Monday, 9 June 2008

Demise of men in black greatly exaggerated

By DAVID KIRK - Fairfax Media | Monday, 09 June 2008

Poor Mark Twain. He has suffered the ignominy of being so widely quoted his witticisms have become cliches. I won't spare him either.

Reports of the All Blacks' demise have been greatly exaggerated. The schadenfruede the British teams showed - the lot of them - when the All Blacks were dumped out of the 2007 Rugby World Cup in the quater-finals was well-cellared bile from Chateau Loser.

England made the World Cup final - good luck to them - but they were and are ordinary and the ensuing Six Nations soon demonstrated that.

Something very odd happened to Ireland at the World Cup, which is still to be explained, but they are a pretty reasonable international team.

They showed that on Saturday night in their 21-11 loss to the All Blacks.
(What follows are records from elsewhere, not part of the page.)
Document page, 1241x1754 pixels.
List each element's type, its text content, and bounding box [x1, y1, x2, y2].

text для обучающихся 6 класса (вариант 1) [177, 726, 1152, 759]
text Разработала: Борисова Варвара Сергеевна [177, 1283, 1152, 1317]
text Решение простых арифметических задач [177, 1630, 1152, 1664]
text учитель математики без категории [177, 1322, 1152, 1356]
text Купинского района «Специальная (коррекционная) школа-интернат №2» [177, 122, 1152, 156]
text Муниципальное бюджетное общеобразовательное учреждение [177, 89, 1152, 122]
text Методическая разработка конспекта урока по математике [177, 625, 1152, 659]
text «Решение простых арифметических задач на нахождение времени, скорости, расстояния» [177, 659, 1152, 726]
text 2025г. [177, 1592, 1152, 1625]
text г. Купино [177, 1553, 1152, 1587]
Wales have their moments and they certainly did themselves justice in the Six Nations this year, but it is hard to avoid the reality that they are, along with Scotland, irredeemably second division.
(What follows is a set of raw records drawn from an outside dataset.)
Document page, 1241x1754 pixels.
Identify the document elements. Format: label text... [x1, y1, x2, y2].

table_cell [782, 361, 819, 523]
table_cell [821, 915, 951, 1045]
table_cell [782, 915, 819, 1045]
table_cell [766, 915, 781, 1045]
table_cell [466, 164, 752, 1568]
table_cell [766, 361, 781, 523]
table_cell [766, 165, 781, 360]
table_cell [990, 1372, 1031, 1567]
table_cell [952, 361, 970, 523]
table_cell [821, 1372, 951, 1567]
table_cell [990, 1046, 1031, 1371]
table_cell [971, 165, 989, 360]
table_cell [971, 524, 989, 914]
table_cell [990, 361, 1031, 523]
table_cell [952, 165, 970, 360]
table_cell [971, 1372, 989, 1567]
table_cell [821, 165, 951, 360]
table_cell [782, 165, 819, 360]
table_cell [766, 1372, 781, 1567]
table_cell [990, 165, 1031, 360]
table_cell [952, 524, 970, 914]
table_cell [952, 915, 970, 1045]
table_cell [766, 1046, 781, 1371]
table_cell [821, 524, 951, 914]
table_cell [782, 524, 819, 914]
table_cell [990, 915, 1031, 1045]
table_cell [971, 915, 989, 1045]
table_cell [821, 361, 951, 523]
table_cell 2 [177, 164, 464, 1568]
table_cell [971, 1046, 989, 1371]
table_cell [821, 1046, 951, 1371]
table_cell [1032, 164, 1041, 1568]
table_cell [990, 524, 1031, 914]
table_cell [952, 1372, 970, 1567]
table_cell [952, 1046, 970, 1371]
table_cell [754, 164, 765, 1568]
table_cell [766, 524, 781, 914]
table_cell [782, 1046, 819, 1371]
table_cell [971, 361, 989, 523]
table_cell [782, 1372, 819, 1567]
The unbridled joy, the cant, the bilious, blow-hard self-righteous bollocks that came from officials, players, commentators, Uncle Tom Cobbley and all in the British Isles when the All Blacks were dumped out in Cardiff last year was hard to take.
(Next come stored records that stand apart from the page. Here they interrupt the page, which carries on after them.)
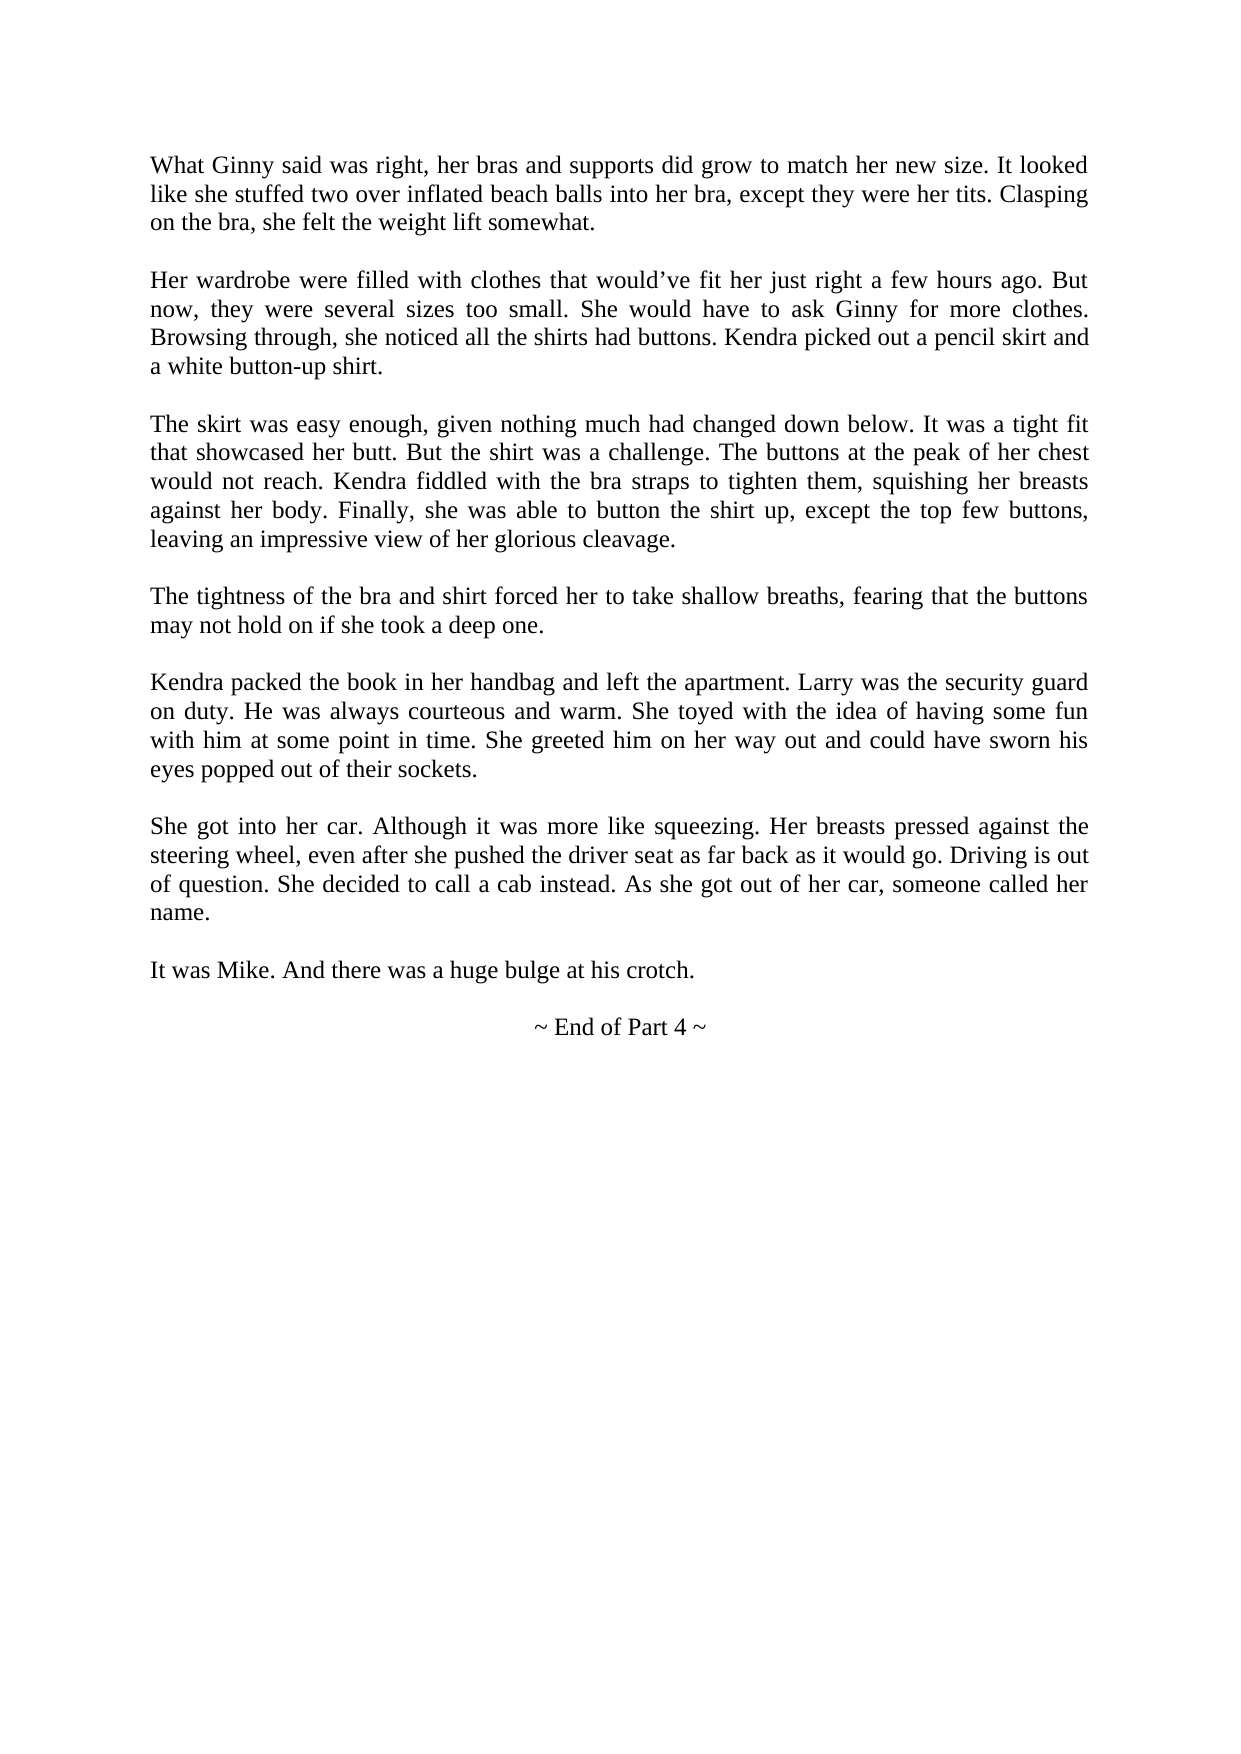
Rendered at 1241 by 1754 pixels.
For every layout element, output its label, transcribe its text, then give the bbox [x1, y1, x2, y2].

text Kendra packed the book in her handbag and left the apartment. Larry was the security guard on duty. He was always courteous and warm. She toyed with the idea of having some fun with him at some point in time. She greeted him on her way out and could have sworn his eyes popped out of their sockets. [150, 667, 1090, 782]
text Her wardrobe were filled with clothes that would’ve fit her just right a few hours ago. But now, they were several sizes too small. She would have to ask Ginny for more clothes. Browsing through, she noticed all the shirts had buttons. Kendra picked out a pencil skirt and a white button-up shirt. [150, 265, 1090, 380]
text What Ginny said was right, her bras and supports did grow to match her new size. It looked like she stuffed two over inflated beach balls into her bra, except they were her tits. Clasping on the bra, she felt the weight lift somewhat. [150, 150, 1090, 236]
text It was Mike. And there was a huge bulge at his crotch. [150, 955, 1090, 984]
text The tightness of the bra and shirt forced her to take shallow breaths, fearing that the buttons may not hold on if she took a deep one. [150, 581, 1090, 639]
text She got into her car. Although it was more like squeezing. Her breasts pressed against the steering wheel, even after she pushed the driver seat as far back as it would go. Driving is out of question. She decided to call a cab instead. As she got out of her car, someone called her name. [150, 811, 1090, 926]
text The skirt was easy enough, given nothing much had changed down below. It was a tight fit that showcased her butt. But the shirt was a challenge. The buttons at the peak of her chest would not reach. Kendra fiddled with the bra straps to tighten them, squishing her breasts against her body. Finally, she was able to button the shirt up, except the top few buttons, leaving an impressive view of her glorious cleavage. [150, 409, 1090, 552]
text ~ End of Part 4 ~ [150, 1012, 1090, 1041]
All Blacks current and past were accused of being arrogant, born-to-rule pretenders who got their just desserts. As if being number one in the world for four years didn't count for anything.

Well Earth to the UK.. come in... come in... are you receiving loud and clear? The message is the All Blacks were the best team in the world last year and they still are.

No excuses for losing in the quarter finals, they played badly on the day and didn't deserve to win. But the team didn't deserve the holier-than-thou, gleeful metaphorical effiigy burning they had to put up with either.

New Zealanders reacted unusually to the loss. It is of course now five World Cups since New Zealand won and the reserves of passion finally ran dry.

Rather than rant and rave, find fault and criticse, New Zealanders turned their backs and looked away.

Too much hope and desire had been committed for too long. Enough was enough. The rugby public in New Zealand felt let down once too often.

They lost the will to deeply care.

This for me was a far more damaging state of mind than the normal grieving process we have been through all too often before - denial, anger, depression, acceptance.

We went straight to resignation.

Late last year the National Provincial Championship final between Wellington and Auckland was played in front of empty stands. Summer couldn't come quick enough. Top players moved on to graze in financially greener paddocks, hardly a hand was wrung.

The one thing that did ignite a brief flair of the old anger and bitter competitiveness was the reappointment of Graham Henry as All Black coach. The mono-oculars from Canterbury, which is all of them, were of course outraged. To be far a fair few others were too. Anyway this was good old civil war, we hadn't lost the passion for that. But as for the All Blacks, "not sure I can be bothered next year" was the recurrent refrain.

Well now it is next year and the Super 14 has been won by a New Zealand team (for the 10th time in 14 years in case you've lost count) and a new All Black team has been selected.

Didn't they do well?

Ireland are a class team. Athletic, aggressive, organised and with a great goal kicker. The All Blacks assembled on Wednesday for a Saturday Test match, just like the good old days.

Time enough to say hello to the blokes you've never played with before and work out the lineout calls, then it's off to the ground to play the best the Northern Hemisphere can come up with. And win.

The All Black front row was just about 100% brand-spanking new - a handful of caps between them - and, along with two other inexperienced test players, Brad Thorn and Jerome Kaino, they dominated a powerful Irish scrum and lineout and the physical confrontation at the tackle.

The All Blacks have also rebuilt the backline and on Saturday's performance they have got most of it right first up.

Ellis was tough and intelligent, he will need to get out of the habit of a running a couple of paces before passing and no doubt his kicking game will develop but his ability to clear the ball, use his loose forwards and make his tackles was first class.

Ma'a Nonu was perfect at inside centre for the conditions, whether a drier ball and faster ground will challenge his decision making remains to be seen.

Conrad Smith and Tuitavaki made virtually error-free transitions to the big time.

So it is on to England next week and it is highly likely they will do worse than Ireland.

For a nation that did exceptionally well away from home in the 19th Century, it has been pretty much downhill ever since.

Not since Martin Johnson led a full strength English team to Australia and New Zealand prior to the 2003 World Cup, has England had any success in this part of the world.

And, judging by performances in the Six Nations and Heinekin Cup, that is not about to change any time soon.

*David Kirk was captain of the All Blacks when they won the inaugural Rugby World Cup in 1987 and is the CEO of Fairfax Media.